亜鉛を多く含む食品としては、牡蠣、豚レバー、牛赤身肉、小麦胚芽、油揚げ、カシューナッツ、卵などがあります。特に牡蠣は、他の食品と比較して非常に多くの亜鉛を含んでいるため、効率的な摂取に適しています。クエン酸やビタミンC、動物性タンパク質と一緒に摂取することで、亜鉛の吸収率を高めることができます。また、アルコールの過剰摂取は亜鉛の排出を促進するため、飲酒量が多い方は特に意識して亜鉛を補給するようにしましょう。

提供データ:
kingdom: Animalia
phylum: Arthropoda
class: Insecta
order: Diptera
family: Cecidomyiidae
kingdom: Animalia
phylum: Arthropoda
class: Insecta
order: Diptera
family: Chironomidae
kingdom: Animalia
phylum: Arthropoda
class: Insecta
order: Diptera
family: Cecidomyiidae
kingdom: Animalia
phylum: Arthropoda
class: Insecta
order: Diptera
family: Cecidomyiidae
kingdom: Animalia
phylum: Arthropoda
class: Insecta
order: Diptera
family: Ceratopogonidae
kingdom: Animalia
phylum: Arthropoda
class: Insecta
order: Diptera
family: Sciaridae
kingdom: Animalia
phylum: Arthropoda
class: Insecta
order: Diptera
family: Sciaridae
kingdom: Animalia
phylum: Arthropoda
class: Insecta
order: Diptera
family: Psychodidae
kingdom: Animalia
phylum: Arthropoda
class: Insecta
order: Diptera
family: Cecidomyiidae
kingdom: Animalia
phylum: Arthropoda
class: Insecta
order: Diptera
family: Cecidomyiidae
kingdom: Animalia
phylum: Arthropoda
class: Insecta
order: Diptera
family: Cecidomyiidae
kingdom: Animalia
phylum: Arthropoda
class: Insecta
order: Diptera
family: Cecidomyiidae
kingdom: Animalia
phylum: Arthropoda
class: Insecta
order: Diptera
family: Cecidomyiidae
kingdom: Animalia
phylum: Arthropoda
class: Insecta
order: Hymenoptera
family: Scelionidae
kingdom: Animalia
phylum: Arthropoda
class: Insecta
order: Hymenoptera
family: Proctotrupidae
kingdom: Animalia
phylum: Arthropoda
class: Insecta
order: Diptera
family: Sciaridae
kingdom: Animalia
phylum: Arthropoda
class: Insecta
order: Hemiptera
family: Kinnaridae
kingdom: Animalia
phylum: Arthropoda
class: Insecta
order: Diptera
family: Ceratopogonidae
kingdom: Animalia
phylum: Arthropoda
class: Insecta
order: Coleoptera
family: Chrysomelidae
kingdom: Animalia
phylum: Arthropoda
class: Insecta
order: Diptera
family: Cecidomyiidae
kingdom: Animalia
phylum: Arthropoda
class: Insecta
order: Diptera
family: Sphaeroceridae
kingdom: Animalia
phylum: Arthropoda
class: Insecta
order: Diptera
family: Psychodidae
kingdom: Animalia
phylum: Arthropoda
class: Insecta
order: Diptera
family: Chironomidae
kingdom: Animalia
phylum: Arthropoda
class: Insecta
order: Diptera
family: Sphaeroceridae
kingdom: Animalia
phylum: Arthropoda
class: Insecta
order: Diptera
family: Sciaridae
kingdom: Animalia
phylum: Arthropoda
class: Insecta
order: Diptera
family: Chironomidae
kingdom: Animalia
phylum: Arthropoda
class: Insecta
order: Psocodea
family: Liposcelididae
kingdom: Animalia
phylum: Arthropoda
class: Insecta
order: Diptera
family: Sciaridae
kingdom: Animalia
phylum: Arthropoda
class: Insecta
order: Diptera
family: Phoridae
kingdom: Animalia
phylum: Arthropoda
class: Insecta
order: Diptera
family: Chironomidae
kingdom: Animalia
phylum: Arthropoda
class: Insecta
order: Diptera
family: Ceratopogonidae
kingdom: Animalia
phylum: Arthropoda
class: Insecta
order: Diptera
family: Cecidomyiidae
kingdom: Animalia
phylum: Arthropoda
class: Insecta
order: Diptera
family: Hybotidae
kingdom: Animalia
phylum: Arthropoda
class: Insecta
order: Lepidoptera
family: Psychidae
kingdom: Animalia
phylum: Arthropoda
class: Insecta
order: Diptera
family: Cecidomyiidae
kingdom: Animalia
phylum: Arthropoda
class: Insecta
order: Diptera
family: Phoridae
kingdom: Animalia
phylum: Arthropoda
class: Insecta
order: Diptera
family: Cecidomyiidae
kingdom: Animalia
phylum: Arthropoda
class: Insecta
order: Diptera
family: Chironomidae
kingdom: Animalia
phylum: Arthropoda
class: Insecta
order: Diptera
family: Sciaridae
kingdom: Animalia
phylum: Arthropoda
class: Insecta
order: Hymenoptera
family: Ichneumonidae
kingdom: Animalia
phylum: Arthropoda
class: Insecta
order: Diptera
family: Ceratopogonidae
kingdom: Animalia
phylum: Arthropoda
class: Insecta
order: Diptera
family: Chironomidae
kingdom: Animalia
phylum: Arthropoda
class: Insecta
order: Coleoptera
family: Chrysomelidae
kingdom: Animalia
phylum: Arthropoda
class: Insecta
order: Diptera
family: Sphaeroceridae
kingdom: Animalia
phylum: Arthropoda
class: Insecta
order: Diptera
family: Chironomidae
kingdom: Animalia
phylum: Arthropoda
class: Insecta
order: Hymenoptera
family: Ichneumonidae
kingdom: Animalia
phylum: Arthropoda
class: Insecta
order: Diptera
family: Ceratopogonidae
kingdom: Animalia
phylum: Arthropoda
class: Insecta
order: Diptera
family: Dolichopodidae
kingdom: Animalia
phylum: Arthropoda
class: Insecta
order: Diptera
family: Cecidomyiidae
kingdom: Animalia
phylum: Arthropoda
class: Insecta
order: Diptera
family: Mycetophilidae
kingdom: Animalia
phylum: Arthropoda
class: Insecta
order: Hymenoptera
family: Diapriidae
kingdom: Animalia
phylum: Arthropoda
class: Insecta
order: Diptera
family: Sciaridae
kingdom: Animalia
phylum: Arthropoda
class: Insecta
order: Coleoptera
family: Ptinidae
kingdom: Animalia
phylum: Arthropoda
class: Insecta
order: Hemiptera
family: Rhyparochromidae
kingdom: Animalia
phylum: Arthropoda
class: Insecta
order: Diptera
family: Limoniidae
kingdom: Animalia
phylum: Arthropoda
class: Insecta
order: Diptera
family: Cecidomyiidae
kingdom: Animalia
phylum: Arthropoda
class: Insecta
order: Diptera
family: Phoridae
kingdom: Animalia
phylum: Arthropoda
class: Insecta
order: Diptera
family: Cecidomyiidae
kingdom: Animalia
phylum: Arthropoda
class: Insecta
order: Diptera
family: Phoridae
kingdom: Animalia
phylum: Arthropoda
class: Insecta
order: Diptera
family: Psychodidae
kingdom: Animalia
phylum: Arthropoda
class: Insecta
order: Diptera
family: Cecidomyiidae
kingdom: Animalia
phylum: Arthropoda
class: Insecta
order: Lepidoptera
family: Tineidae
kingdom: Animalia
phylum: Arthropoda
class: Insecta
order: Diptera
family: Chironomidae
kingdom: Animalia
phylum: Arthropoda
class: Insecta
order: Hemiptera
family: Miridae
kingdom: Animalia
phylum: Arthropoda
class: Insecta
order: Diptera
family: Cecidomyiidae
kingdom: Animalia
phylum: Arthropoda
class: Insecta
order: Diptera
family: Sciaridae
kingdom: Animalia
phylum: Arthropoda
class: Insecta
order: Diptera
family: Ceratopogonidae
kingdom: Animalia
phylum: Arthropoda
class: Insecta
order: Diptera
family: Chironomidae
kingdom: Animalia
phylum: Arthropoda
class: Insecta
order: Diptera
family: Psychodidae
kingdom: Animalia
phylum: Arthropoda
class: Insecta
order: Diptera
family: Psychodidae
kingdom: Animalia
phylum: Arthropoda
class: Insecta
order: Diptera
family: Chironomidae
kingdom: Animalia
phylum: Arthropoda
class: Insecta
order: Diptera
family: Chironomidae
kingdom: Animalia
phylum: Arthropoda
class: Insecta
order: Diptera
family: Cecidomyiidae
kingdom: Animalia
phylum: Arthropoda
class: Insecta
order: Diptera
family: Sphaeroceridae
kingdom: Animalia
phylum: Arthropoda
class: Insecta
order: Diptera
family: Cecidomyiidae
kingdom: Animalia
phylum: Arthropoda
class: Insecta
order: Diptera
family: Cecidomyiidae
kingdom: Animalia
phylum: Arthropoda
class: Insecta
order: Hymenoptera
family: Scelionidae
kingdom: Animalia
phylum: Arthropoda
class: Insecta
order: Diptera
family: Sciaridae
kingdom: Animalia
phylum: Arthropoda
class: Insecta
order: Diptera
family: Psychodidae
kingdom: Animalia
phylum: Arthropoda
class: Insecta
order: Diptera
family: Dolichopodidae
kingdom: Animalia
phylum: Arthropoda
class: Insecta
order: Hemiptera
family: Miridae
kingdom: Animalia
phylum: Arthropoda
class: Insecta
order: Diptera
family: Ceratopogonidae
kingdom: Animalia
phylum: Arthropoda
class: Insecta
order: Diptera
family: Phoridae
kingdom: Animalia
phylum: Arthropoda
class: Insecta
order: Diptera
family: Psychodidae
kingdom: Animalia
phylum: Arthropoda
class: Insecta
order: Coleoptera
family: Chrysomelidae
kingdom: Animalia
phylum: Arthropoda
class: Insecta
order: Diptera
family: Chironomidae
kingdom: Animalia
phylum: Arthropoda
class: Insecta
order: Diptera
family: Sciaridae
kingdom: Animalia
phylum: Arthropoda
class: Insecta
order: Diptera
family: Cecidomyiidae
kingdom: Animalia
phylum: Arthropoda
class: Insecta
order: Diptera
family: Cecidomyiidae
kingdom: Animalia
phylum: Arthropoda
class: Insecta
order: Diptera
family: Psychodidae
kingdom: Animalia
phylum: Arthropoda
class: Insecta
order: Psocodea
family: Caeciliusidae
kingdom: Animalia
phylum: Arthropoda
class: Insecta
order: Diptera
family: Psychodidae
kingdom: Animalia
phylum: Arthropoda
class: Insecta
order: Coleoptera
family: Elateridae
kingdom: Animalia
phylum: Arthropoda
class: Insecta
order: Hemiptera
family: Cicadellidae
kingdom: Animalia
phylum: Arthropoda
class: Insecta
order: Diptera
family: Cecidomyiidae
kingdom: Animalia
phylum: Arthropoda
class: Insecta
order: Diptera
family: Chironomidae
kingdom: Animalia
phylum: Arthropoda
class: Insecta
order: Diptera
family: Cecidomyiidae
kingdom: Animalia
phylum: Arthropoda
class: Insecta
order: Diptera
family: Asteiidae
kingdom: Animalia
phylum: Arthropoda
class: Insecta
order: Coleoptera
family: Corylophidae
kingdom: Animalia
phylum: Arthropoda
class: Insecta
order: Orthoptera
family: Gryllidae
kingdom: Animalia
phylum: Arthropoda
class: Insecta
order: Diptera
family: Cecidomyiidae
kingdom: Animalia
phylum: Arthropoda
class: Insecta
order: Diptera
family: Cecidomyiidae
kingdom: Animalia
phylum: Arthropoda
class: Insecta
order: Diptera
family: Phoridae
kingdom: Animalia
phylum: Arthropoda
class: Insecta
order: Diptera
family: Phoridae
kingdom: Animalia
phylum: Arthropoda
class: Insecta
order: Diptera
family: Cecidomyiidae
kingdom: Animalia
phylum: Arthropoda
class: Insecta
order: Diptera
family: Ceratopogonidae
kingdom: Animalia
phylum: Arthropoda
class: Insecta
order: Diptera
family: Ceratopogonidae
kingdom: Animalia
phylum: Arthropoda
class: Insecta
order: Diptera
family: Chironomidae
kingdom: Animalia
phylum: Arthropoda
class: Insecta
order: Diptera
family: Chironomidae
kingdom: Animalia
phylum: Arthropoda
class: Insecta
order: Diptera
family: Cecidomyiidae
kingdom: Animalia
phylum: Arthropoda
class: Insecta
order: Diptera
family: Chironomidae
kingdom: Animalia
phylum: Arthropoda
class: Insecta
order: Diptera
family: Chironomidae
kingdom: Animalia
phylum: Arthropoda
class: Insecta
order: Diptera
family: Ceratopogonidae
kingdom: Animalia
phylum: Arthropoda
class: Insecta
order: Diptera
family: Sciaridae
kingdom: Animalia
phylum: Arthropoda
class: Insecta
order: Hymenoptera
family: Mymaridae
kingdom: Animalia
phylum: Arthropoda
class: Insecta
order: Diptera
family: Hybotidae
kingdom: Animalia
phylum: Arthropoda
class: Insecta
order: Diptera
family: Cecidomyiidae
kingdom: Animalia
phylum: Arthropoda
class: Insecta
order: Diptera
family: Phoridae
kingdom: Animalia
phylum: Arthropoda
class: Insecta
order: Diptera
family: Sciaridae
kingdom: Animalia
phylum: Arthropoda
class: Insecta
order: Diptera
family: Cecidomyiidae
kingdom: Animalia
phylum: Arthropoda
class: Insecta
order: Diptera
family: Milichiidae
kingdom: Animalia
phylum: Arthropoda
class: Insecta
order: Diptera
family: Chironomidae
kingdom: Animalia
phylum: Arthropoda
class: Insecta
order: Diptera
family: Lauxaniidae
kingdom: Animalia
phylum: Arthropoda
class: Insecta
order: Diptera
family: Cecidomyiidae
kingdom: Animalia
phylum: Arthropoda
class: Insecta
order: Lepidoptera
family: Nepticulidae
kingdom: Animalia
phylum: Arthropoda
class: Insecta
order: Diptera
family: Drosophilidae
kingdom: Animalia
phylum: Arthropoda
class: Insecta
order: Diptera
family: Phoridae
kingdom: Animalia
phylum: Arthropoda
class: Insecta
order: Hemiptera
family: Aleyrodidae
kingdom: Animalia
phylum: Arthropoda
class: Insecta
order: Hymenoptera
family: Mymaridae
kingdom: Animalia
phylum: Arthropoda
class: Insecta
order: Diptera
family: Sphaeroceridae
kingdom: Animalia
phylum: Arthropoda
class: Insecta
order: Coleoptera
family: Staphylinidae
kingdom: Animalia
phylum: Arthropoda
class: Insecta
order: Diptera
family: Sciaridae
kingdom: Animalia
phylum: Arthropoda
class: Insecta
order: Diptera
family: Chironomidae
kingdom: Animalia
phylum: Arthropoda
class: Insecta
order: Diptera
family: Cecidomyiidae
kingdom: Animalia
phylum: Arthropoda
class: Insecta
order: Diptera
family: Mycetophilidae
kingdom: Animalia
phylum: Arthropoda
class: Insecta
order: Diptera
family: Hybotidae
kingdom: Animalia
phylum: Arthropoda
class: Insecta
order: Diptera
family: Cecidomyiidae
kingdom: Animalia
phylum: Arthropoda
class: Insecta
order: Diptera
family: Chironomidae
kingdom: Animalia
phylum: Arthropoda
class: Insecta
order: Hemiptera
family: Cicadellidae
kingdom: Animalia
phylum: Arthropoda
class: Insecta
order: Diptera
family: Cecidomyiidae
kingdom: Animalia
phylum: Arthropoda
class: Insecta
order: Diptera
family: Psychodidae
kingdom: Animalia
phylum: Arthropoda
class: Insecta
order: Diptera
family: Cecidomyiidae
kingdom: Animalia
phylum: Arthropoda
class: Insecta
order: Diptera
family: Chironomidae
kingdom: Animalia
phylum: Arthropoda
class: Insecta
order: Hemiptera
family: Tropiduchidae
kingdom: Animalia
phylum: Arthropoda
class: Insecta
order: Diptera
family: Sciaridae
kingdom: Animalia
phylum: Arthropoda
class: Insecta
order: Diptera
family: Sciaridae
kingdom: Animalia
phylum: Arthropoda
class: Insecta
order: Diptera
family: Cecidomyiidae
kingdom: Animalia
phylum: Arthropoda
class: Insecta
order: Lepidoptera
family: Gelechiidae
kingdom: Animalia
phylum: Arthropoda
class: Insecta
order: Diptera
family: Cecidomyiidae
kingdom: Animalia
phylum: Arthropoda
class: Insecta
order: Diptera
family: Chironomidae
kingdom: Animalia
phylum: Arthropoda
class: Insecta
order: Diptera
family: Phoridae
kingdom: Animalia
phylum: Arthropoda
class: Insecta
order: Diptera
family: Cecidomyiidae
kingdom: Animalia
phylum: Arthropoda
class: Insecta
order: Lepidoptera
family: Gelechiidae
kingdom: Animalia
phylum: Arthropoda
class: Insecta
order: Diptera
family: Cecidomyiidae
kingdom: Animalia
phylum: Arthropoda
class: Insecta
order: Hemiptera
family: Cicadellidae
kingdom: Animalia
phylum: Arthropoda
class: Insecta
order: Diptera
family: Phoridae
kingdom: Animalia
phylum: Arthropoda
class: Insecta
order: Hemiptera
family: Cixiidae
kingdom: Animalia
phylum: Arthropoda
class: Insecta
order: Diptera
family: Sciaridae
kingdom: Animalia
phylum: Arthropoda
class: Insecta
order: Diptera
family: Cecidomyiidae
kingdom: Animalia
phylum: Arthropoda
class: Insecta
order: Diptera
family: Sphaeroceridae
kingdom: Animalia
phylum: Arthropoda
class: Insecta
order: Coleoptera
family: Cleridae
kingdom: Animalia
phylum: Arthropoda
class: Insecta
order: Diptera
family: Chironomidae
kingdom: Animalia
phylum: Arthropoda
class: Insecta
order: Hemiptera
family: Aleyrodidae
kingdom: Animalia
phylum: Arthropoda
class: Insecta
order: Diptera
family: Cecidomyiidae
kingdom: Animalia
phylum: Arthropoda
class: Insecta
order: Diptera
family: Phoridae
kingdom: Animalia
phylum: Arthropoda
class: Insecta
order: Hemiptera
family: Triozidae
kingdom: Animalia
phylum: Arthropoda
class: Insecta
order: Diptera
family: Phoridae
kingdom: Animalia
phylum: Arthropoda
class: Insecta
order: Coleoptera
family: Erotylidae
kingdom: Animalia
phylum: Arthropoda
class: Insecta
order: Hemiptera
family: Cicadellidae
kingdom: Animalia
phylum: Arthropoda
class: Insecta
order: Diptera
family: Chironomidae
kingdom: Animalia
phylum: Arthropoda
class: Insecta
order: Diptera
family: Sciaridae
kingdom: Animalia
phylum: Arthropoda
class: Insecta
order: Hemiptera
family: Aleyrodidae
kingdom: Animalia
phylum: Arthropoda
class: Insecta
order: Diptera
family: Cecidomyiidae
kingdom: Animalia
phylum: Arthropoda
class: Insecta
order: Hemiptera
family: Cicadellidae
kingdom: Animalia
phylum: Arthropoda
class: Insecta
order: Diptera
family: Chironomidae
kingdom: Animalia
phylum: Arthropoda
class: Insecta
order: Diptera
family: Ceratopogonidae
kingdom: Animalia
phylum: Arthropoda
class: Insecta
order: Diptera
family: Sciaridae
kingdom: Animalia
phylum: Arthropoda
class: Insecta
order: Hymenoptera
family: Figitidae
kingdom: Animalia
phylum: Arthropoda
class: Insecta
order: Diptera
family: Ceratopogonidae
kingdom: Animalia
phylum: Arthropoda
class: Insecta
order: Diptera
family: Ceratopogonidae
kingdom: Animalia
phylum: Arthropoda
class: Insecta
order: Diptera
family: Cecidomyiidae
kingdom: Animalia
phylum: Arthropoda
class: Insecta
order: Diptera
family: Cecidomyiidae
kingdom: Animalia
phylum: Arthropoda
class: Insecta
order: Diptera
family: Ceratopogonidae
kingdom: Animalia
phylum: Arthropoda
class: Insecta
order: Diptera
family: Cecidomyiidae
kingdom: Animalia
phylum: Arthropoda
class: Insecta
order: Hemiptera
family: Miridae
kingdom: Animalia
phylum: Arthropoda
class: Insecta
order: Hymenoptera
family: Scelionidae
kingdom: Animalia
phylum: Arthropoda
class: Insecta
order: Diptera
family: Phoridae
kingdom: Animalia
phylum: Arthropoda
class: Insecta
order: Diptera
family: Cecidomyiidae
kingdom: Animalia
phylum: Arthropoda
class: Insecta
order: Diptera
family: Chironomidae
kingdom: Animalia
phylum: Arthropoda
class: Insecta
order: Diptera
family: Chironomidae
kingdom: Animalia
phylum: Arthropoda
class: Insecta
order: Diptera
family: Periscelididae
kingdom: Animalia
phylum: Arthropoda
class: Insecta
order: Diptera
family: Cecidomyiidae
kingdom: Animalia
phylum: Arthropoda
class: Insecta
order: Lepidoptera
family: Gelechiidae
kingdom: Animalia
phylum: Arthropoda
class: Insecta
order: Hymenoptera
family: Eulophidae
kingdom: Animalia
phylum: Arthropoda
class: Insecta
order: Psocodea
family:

実施タスク:
[a] 本文によると、他の食品と比べて非常に多くの亜鉛を含む食品は何か。
[b] 次の記述(i)〜(iii)が本文の内容と一致するかを判定せよ。各記述について、はい/いいえと、判断の根拠となる本文の語句をそのまま引用して示すこと。
(i) アルコールの過剰摂取は亜鉛の排出を促進する。
(ii) ビタミンCと一緒に摂取すると、亜鉛の吸収率が低下する。
(iii) カシューナッツは亜鉛を多く含む食品の一つとして挙げられている。
[c] 本文の「亜鉛を多く含む食品としては、」から「を補給するようにしましょう。」までの範囲を、一字一句変えずに書き写せ。
この作業では、エントリの内容は一切使用しない。

タスク別解答:
[a] 牡蠣。

[b]
(i) はい。「アルコールの過剰摂取は亜鉛の排出を促進する」
(ii) いいえ。「クエン酸やビタミンC、動物性タンパク質と一緒に摂取することで、亜鉛の吸収率を高めることができます」
(iii) はい。「亜鉛を多く含む食品としては、牡蠣、豚レバー、牛赤身肉、小麦胚芽、油揚げ、カシューナッツ、卵などがあります」

[c]
亜鉛を多く含む食品としては、牡蠣、豚レバー、牛赤身肉、小麦胚芽、油揚げ、カシューナッツ、卵などがあります。特に牡蠣は、他の食品と比較して非常に多くの亜鉛を含んでいるため、効率的な摂取に適しています。クエン酸やビタミンC、動物性タンパク質と一緒に摂取することで、亜鉛の吸収率を高めることができます。また、アルコールの過剰摂取は亜鉛の排出を促進するため、飲酒量が多い方は特に意識して亜鉛を補給するようにしましょう。